Start of SOURCE RECORDS

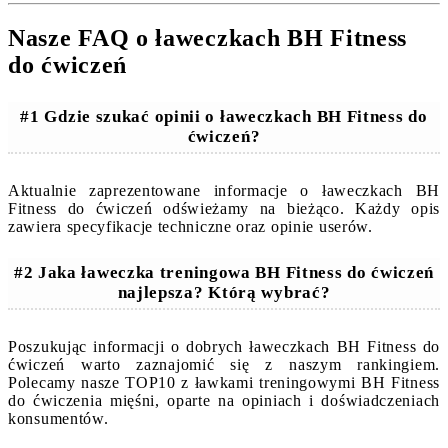
Nasze FAQ o ławeczkach BH Fitness
do ćwiczeń
#1 Gdzie szukać opinii o ławeczkach BH Fitness do
ćwiczeń?
Aktualnie zaprezentowane informacje o ławeczkach BH
Fitness do ćwiczeń odświeżamy na bieżąco. Każdy opis
zawiera specyfikacje techniczne oraz opinie userów.
#2 Jaka ławeczka treningowa BH Fitness do ćwiczeń
najlepsza? Którą wybrać?
Poszukując informacji o dobrych ławeczkach BH Fitness do
ćwiczeń warto zaznajomić się z naszym rankingiem.
Polecamy nasze TOP10 z ławkami treningowymi BH Fitness
do ćwiczenia mięśni, oparte na opiniach i doświadczeniach
konsumentów.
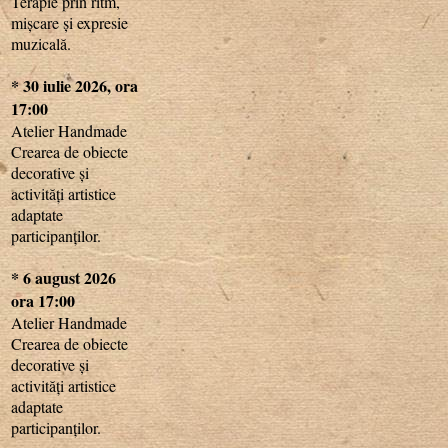
Terapie prin ritm,
mișcare și expresie
muzicală.
* 30 iulie 2026, ora
17:00
Atelier Handmade
Crearea de obiecte
decorative și
activități artistice
adaptate
participanților.
* 6 august 2026
ora 17:00
Atelier Handmade
Crearea de obiecte
decorative și
activități artistice
adaptate
participanților.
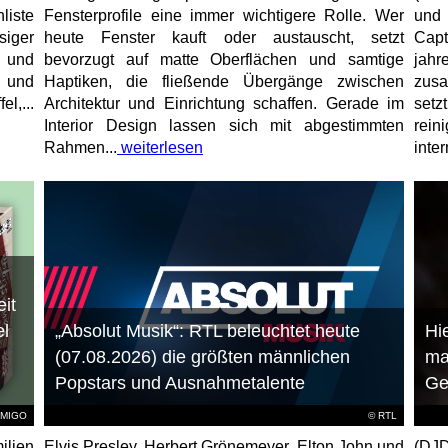
iste
Fensterprofile eine immer wichtigere Rolle. Wer
und 
siger
heute Fenster kauft oder austauscht, setzt
Cap
 und
bevorzugt auf matte Oberflächen und samtige
jahr
n und
Haptiken, die fließende Übergänge zwischen
zusa
l,...
Architektur und Einrichtung schaffen. Gerade im
setz
Interior Design lassen sich mit abgestimmten
rein
Rahmen...
weiterlesen
inter
it
el
„Absolut Musik“: RTL beleuchtet heute
Hie
(07.08.2026) die größten männlichen
ma
Popstars und Ausnahmetalente
Ge
AMIGO
©
RTL
ilien
Elvis Presley, Herbert Grönemeyer, Elton John und
(DJD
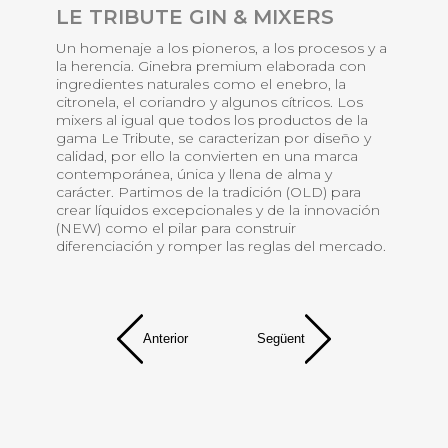
LE TRIBUTE GIN & MIXERS
,
C
Un homenaje a los pioneros, a los procesos y a
e
la herencia. Ginebra premium elaborada con
mo
e
ingredientes naturales como el enebro, la
ed
citronela, el coriandro y algunos cítricos. Los
ar
mixers al igual que todos los productos de la
ca
gama Le Tribute, se caracterizan por diseño y
calidad, por ello la convierten en una marca
contemporánea, única y llena de alma y
carácter. Partimos de la tradición (OLD) para
crear líquidos excepcionales y de la innovación
(NEW) como el pilar para construir
diferenciación y romper las reglas del mercado.
Anterior
Següent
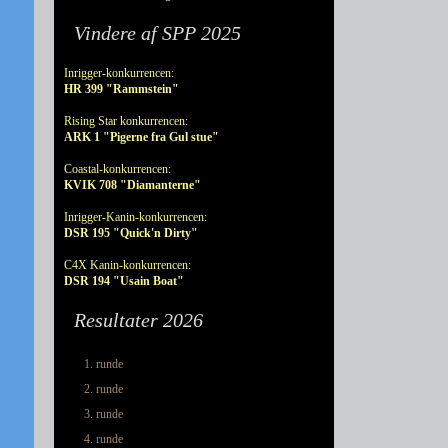
Vindere af SPP 2025
Inrigger-konkurrencen:
HR 399 "Rammstein"
Rising Star konkurrencen:
ARK 1 "Pigerne fra Gul stue"
Coastal-konkurrencen:
KVIK 708 "Diamanterne"
Inrigger-Kanin-konkurrencen:
DSR 195 "Quick'n Dirty"
C4X Kanin-konkurrencen:
DSR 194 "Usain Boat"
Resultater 2026
1. runde
2. runde
3. runde
4. runde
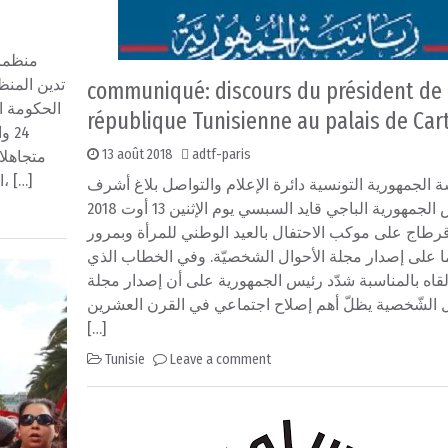
منظمات
تدين المنظ
communiqué: discours du président de 
الحكومة ا
république Tunisienne au palais de Ca
و ،
13 août 2018
adtf-paris
متجاهلا
الحكومات المتعاقبة منذ عشر سنوات ، بما فيها حكومته، […]
ة الجمهورية التونسية دائرة الإعلام والتواصل بلاغ أشرف
رئيس الجمهورية الباجي قايد السبسي يوم الإثنين 13 أوت 2018
رطاج على موكب الاحتفال بالعيد الوطني للمرأة وبمرور
62  على إصدار مجلة الأحوال الشخصيّة. وفي الخطاب الذي
لقاه بالمناسبة شدّد رئيس الجمهورية على أن إصدار مجلة
ل الشّخصية يظلّ أهم إصلاح اجتماعي في القرن العشرين
[…]
Tunisie
Leave a comment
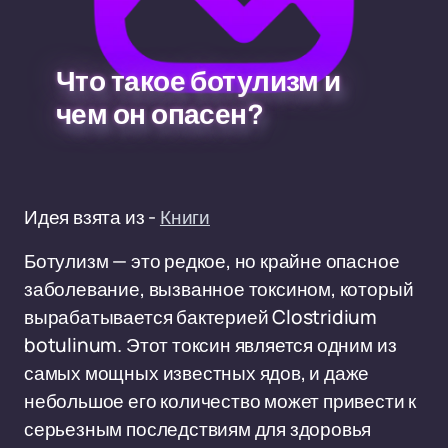
Что такое ботулизм и
чем он опасен?
Идея взята из -
Книги
Ботулизм — это редкое, но крайне опасное
заболевание, вызванное токсином, который
вырабатывается бактерией Clostridium
botulinum. Этот токсин является одним из
самых мощных известных ядов, и даже
небольшое его количество может привести к
серьезным последствиям для здоровья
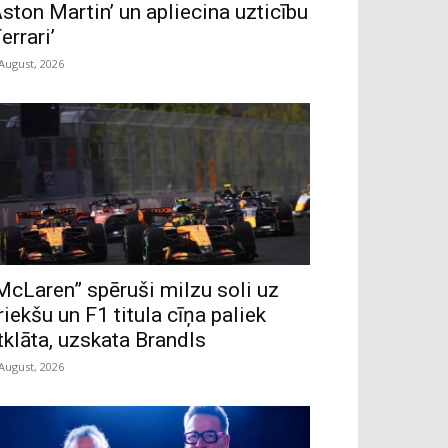
Aston Martin’ un apliecina uzticību
Ferrari’
 August, 2026
McLaren” spēruši milzu soli uz
riekšu un F1 titula cīņa paliek
tklāta, uzskata Brandls
 August, 2026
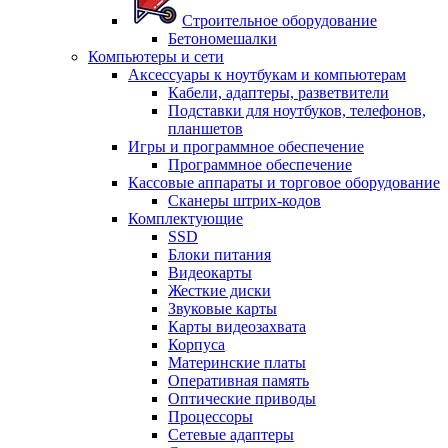
Строительное оборудование
Бетономешалки
Компьютеры и сети
Аксессуары к ноутбукам и компьютерам
Кабели, адаптеры, разветвители
Подставки для ноутбуков, телефонов,
планшетов
Игры и программное обеспечение
Программное обеспечение
Кассовые аппараты и торговое оборудование
Сканеры штрих-кодов
Комплектующие
SSD
Блоки питания
Видеокарты
Жесткие диски
Звуковые карты
Карты видеозахвата
Корпуса
Материнские платы
Оперативная память
Оптические приводы
Процессоры
Сетевые адаптеры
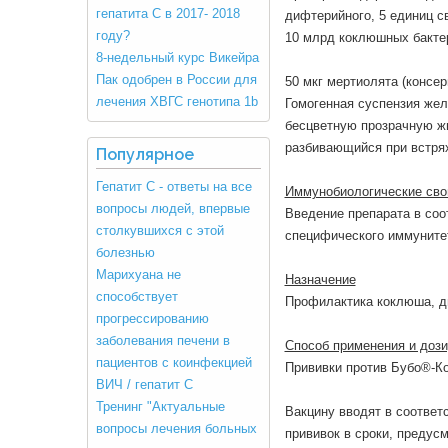
гепатита С в 2017- 2018
дифтерийного, 5 единиц с
году?
10 млрд коклюшных бактер
8-недельный курс Викейра
Пак одобрен в России для
50 мкг мертиолята (консер
лечения ХВГС генотипа 1b
Гомогенная суспензия жел
бесцветную прозрачную жи
разбивающийся при встря
Популярное
Гепатит С - ответы на все
Иммунобиологические сво
вопросы людей, впервые
Введение препарата в со
столкувшихся с этой
специфического иммунитет
болезнью
Марихуана не
Назначение
способствует
Профилактика коклюша, ди
прогрессированию
заболевания печени в
Способ применения и дози
пациентов с коинфекцией
Прививки против Бубо®-Ко
ВИЧ / гепатит С
Тренинг "Актуальные
Вакцину вводят в соотве
вопросы лечения больных
прививок в сроки, предус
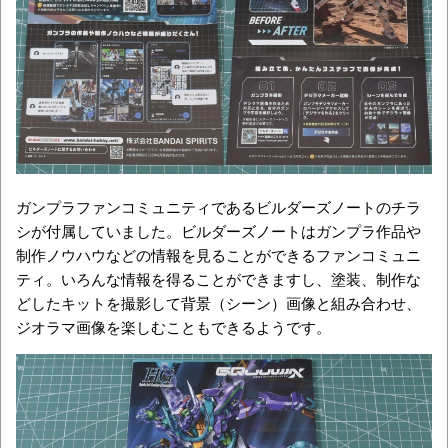
ガンプラファンコミュニティであるビルダーズノートのチラ
シが付属していました。ビルダーズノートはガンプラ作品や
制作ノウハウなどの情報を見ることができるファンコミュニ
ティ。いろんな情報を得ることができますし、塗装、制作な
どしたキットを撮影して背景（シーン）画像と組み合わせ、
ジオラマ画像を楽しむこともできるようです。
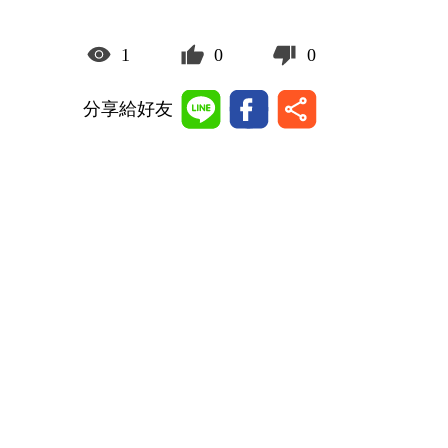
1
0
0
分享給好友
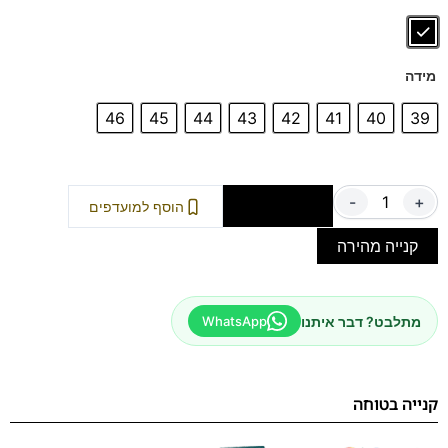
ספידות וביטנות נושמות וסופגות זיעה.
מידה
46
45
44
43
42
41
40
39
-
+
הוספה לסל
הוסף למועדפים
קנייה מהירה
מתלבט? דבר איתנו
WhatsApp
קנייה בטוחה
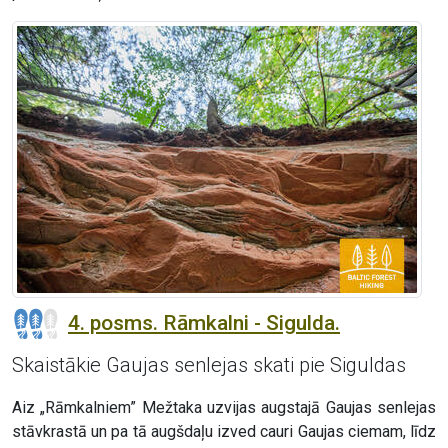
4. posms. Rāmkalni - Sigulda.
Skaistākie Gaujas senlejas skati pie Siguldas
Aiz „Rāmkalniem” Mežtaka uzvijas augstajā Gaujas senlejas
stāvkrastā un pa tā augšdaļu izved cauri Gaujas ciemam, līdz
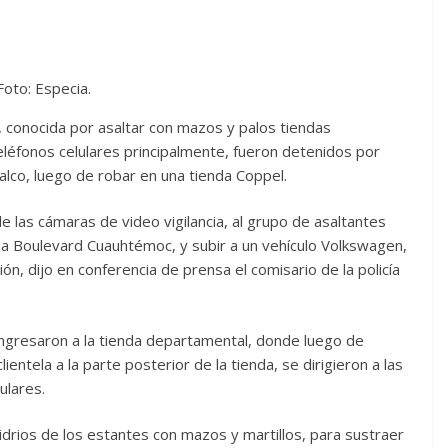
Foto: Especia.
 conocida por asaltar con mazos y palos tiendas
eléfonos celulares principalmente, fueron detenidos por
halco, luego de robar en una tienda Coppel.
e las cámaras de video vigilancia, al grupo de asaltantes
nida Boulevard Cuauhtémoc, y subir a un vehículo Volkswagen,
ón, dijo en conferencia de prensa el comisario de la policía
 ingresaron a la tienda departamental, donde luego de
ientela a la parte posterior de la tienda, se dirigieron a las
ulares.
ios de los estantes con mazos y martillos, para sustraer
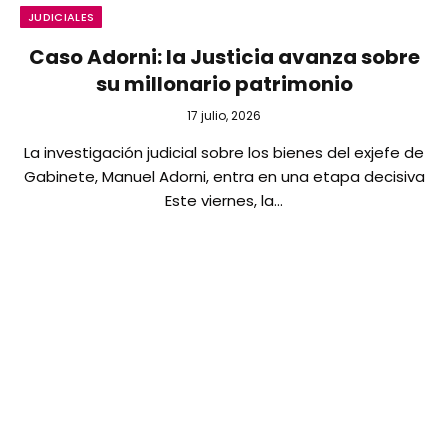
JUDICIALES
Caso Adorni: la Justicia avanza sobre
su millonario patrimonio
17 julio, 2026
La investigación judicial sobre los bienes del exjefe de
Gabinete, Manuel Adorni, entra en una etapa decisiva
Este viernes, la…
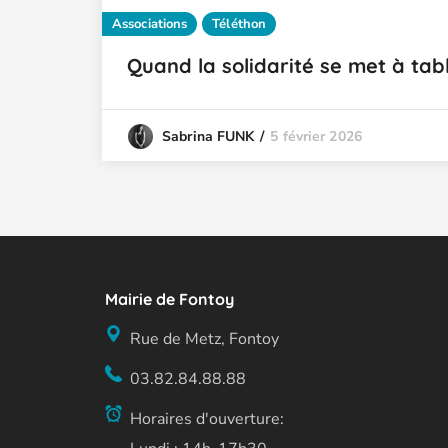
Associations
Téléthon
Quand la solidarité se met à tab
5 février 2026
Sabrina FUNK
Mairie de Fontoy
Rue de Metz, Fontoy
03.82.84.88.88
Horaires d'ouverture:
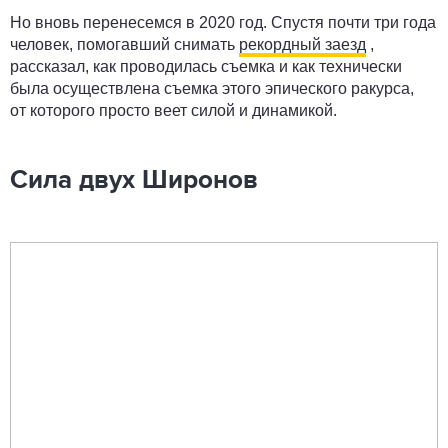
Но вновь перенесемся в 2020 год. Спустя почти три года
человек, помогавший снимать
рекордный заезд
,
рассказал, как проводилась съемка и как технически
была осуществлена съемка этого эпического ракурса,
от которого просто веет силой и динамикой.
Сила двух Широнов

End of SOURCE RECORDS

◆ **ASSIGNMENT**
Return the data exactly. Pictures stay out.

◆ **RESPONSE AREA**
Nasze FAQ o ławeczkach BH Fitness
do ćwiczeń
#1 Gdzie szukać opinii o ławeczkach BH Fitness do
ćwiczeń?
Aktualnie zaprezentowane informacje o ławeczkach BH
Fitness do ćwiczeń odświeżamy na bieżąco. Każdy opis
zawiera specyfikacje techniczne oraz opinie userów.
#2 Jaka ławeczka treningowa BH Fitness do ćwiczeń
najlepsza? Którą wybrać?
Poszukując informacji o dobrych ławeczkach BH Fitness do
ćwiczeń warto zaznajomić się z naszym rankingiem.
Polecamy nasze TOP10 z ławkami treningowymi BH Fitness
do ćwiczenia mięśni, oparte na opiniach i doświadczeniach
konsumentów.
Terapie prin ritm,
mișcare și expresie
muzicală.
* 30 iulie 2026, ora
17:00
Atelier Handmade
Crearea de obiecte
decorative și
activități artistice
adaptate
participanților.
* 6 august 2026
ora 17:00
Atelier Handmade
Crearea de obiecte
decorative și
activități artistice
adaptate
participanților.
iste
Fensterprofile eine immer wichtigere Rolle. Wer
und 
siger
heute Fenster kauft oder austauscht, setzt
Cap
 und
bevorzugt auf matte Oberflächen und samtige
jahr
n und
Haptiken, die fließende Übergänge zwischen
zusa
l,...
Architektur und Einrichtung schaffen. Gerade im
setz
Interior Design lassen sich mit abgestimmten
rein
Rahmen...
weiterlesen
inter
it
el
„Absolut Musik“: RTL beleuchtet heute
Hie
(07.08.2026) die größten männlichen
ma
Popstars und Ausnahmetalente
Ge
AMIGO
©
RTL
ilien
Elvis Presley, Herbert Grönemeyer, Elton John und
(DJD
LE TRIBUTE GIN & MIXERS
,
C
Un homenaje a los pioneros, a los procesos y a
e
la herencia. Ginebra premium elaborada con
mo
e
ingredientes naturales como el enebro, la
ed
citronela, el coriandro y algunos cítricos. Los
ar
mixers al igual que todos los productos de la
ca
gama Le Tribute, se caracterizan por diseño y
calidad, por ello la convierten en una marca
contemporánea, única y llena de alma y
carácter. Partimos de la tradición (OLD) para
crear líquidos excepcionales y de la innovación
(NEW) como el pilar para construir
diferenciación y romper las reglas del mercado.
Anterior
Següent
Vindere af SPP 2025
Inrigger-konkurrencen:
HR 399 "Rammstein"
Rising Star konkurrencen:
ARK 1 "Pigerne fra Gul stue"
Coastal-konkurrencen:
KVIK 708 "Diamanterne"
Inrigger-Kanin-konkurrencen:
DSR 195 "Quick'n Dirty"
C4X Kanin-konkurrencen:
DSR 194 "Usain Boat"
Resultater 2026
1. runde
2. runde
3. runde
4. runde
منظمات
تدين المنظ
communiqué: discours du président de 
الحكومة ا
république Tunisienne au palais de Ca
و ،
13 août 2018
adtf-paris
متجاهلا
الحكومات المتعاقبة منذ عشر سنوات ، بما فيها حكومته، […]
ة الجمهورية التونسية دائرة الإعلام والتواصل بلاغ أشرف
رئيس الجمهورية الباجي قايد السبسي يوم الإثنين 13 أوت 2018
رطاج على موكب الاحتفال بالعيد الوطني للمرأة وبمرور
62  على إصدار مجلة الأحوال الشخصيّة. وفي الخطاب الذي
لقاه بالمناسبة شدّد رئيس الجمهورية على أن إصدار مجلة
ل الشّخصية يظلّ أهم إصلاح اجتماعي في القرن العشرين
[…]
Tunisie
Leave a comment
Что такое ботулизм и
чем он опасен?
Идея взята из -
Книги
Ботулизм — это редкое, но крайне опасное
заболевание, вызванное токсином, который
вырабатывается бактерией Clostridium
botulinum. Этот токсин является одним из
самых мощных известных ядов, и даже
небольшое его количество может привести к
серьезным последствиям для здоровья
Aston Martin’ un apliecina uzticību
Ferrari’
 August, 2026
McLaren” spēruši milzu soli uz
riekšu un F1 titula cīņa paliek
tklāta, uzskata Brandls
 August, 2026
Строительное оборудование
Бетономешалки
Компьютеры и сети
Аксессуары к ноутбукам и компьютерам
Кабели, адаптеры, разветвители
Подставки для ноутбуков, телефонов,
планшетов
Игры и программное обеспечение
Программное обеспечение
Кассовые аппараты и торговое оборудование
Сканеры штрих-кодов
Комплектующие
SSD
Блоки питания
Видеокарты
Жесткие диски
Звуковые карты
Карты видеозахвата
Корпуса
Материнские платы
Оперативная память
Оптические приводы
Процессоры
Сетевые адаптеры
гепатита С в 2017- 2018
дифтерийного, 5 единиц с
году?
10 млрд коклюшных бактер
8-недельный курс Викейра
Пак одобрен в России для
50 мкг мертиолята (консер
лечения ХВГС генотипа 1b
Гомогенная суспензия жел
бесцветную прозрачную жи
разбивающийся при встря
Популярное
Гепатит С - ответы на все
Иммунобиологические сво
вопросы людей, впервые
Введение препарата в со
столкувшихся с этой
специфического иммунитет
болезнью
Марихуана не
Назначение
способствует
Профилактика коклюша, ди
прогрессированию
заболевания печени в
Способ применения и дози
пациентов с коинфекцией
Прививки против Бубо®-Ко
ВИЧ / гепатит С
Тренинг "Актуальные
Вакцину вводят в соотве
вопросы лечения больных
прививок в сроки, предус
ガンプラファンコミュニティであるビルダーズノートのチラ
シが付属していました。ビルダーズノートはガンプラ作品や
制作ノウハウなどの情報を見ることができるファンコミュニ
ティ。いろんな情報を得ることができますし、塗装、制作な
どしたキットを撮影して背景（シーン）画像と組み合わせ、
ジオラマ画像を楽しむこともできるようです。
1
0
0
分享給好友
ספידות וביטנות נושמות וסופגות זיעה.
מידה
46
45
44
43
42
41
40
39
-
+
הוספה לסל
הוסף למועדפים
קנייה מהירה
מתלבט? דבר איתנו
WhatsApp
קנייה בטוחה
4. posms. Rāmkalni - Sigulda.
Skaistākie Gaujas senlejas skati pie Siguldas
Aiz „Rāmkalniem” Mežtaka uzvijas augstajā Gaujas senlejas
stāvkrastā un pa tā augšdaļu izved cauri Gaujas ciemam, līdz
Foto: Especia.
 conocida por asaltar con mazos y palos tiendas
eléfonos celulares principalmente, fueron detenidos por
halco, luego de robar en una tienda Coppel.
e las cámaras de video vigilancia, al grupo de asaltantes
nida Boulevard Cuauhtémoc, y subir a un vehículo Volkswagen,
ón, dijo en conferencia de prensa el comisario de la policía
 ingresaron a la tienda departamental, donde luego de
ientela a la parte posterior de la tienda, se dirigieron a las
ulares.
ios de los estantes con mazos y martillos, para sustraer
JUDICIALES
Caso Adorni: la Justicia avanza sobre
su millonario patrimonio
17 julio, 2026
La investigación judicial sobre los bienes del exjefe de
Gabinete, Manuel Adorni, entra en una etapa decisiva
Este viernes, la…
Associations
Téléthon
Quand la solidarité se met à tab
5 février 2026
Sabrina FUNK
Mairie de Fontoy
Rue de Metz, Fontoy
03.82.84.88.88
Horaires d'ouverture:
Но вновь перенесемся в 2020 год. Спустя почти три года
человек, помогавший снимать
рекордный заезд
,
рассказал, как проводилась съемка и как технически
была осуществлена съемка этого эпического ракурса,
от которого просто веет силой и динамикой.
Сила двух Широнов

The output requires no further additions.